Personal life
- Born: c. 590 AD
- Died: 650 AD
- Other name: Abū Muḥammad al-Jumaḥī Al Quraīshī

Religious life
- Religion: Islam

= Abd Allah ibn Maz'un =

ʿAbd Allāh ibn Maẓʿūn (Arabic: عبد الله بن مظعون; c. 590 – 650), also known as Abū Muḥammad al-Jumaḥī Al Quraīshī, was a companion of the Islamic prophet Muhammad from among the early converts to Islam and participated in several battles.

== Biography ==
He migrated to Abyssinia with his brothers, Qudāmah ibn Maẓʿūn and ʿUthmān bin Maẓʿūn, and his nephew Al-Sāʾib bin ʿUthmān bin Maẓʿūn. He later returned to Medina after the Hijrah.

ʿAbd Allāh ibn Maẓʿūn participated in the Battle of Badr alongside his brothers and his nephew.

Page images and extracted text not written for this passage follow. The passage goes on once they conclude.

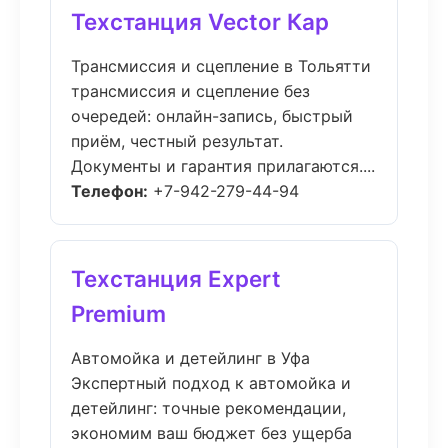
Техстанция Vector Кар
Трансмиссия и сцепление в Тольятти
трансмиссия и сцепление без
очередей: онлайн-запись, быстрый
приём, честный результат.
Документы и гарантия прилагаются....
Телефон:
+7-942-279-44-94
Техстанция Expert
Premium
Автомойка и детейлинг в Уфа
Экспертный подход к автомойка и
детейлинг: точные рекомендации,
экономим ваш бюджет без ущерба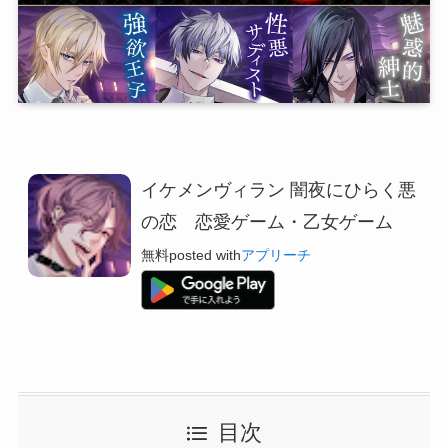
イケメンヴィラン 闇夜にひらく悪
の恋 恋愛ゲーム・乙女ゲーム
無料
posted with
アプリーチ
目次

He also participated in the Battle of Uhud and Al-Khandaq.

Ibn Sa'd said that Muhammad established a bond of brotherhood between him and Sahl bin ʿUbayd bin al-Muʿallā al-Anṣārī.

== Death ==
ʿAbd Allāh ibn Maẓʿūn died at the age of sixty (30 AH) during the Caliphate of ʿUthmān.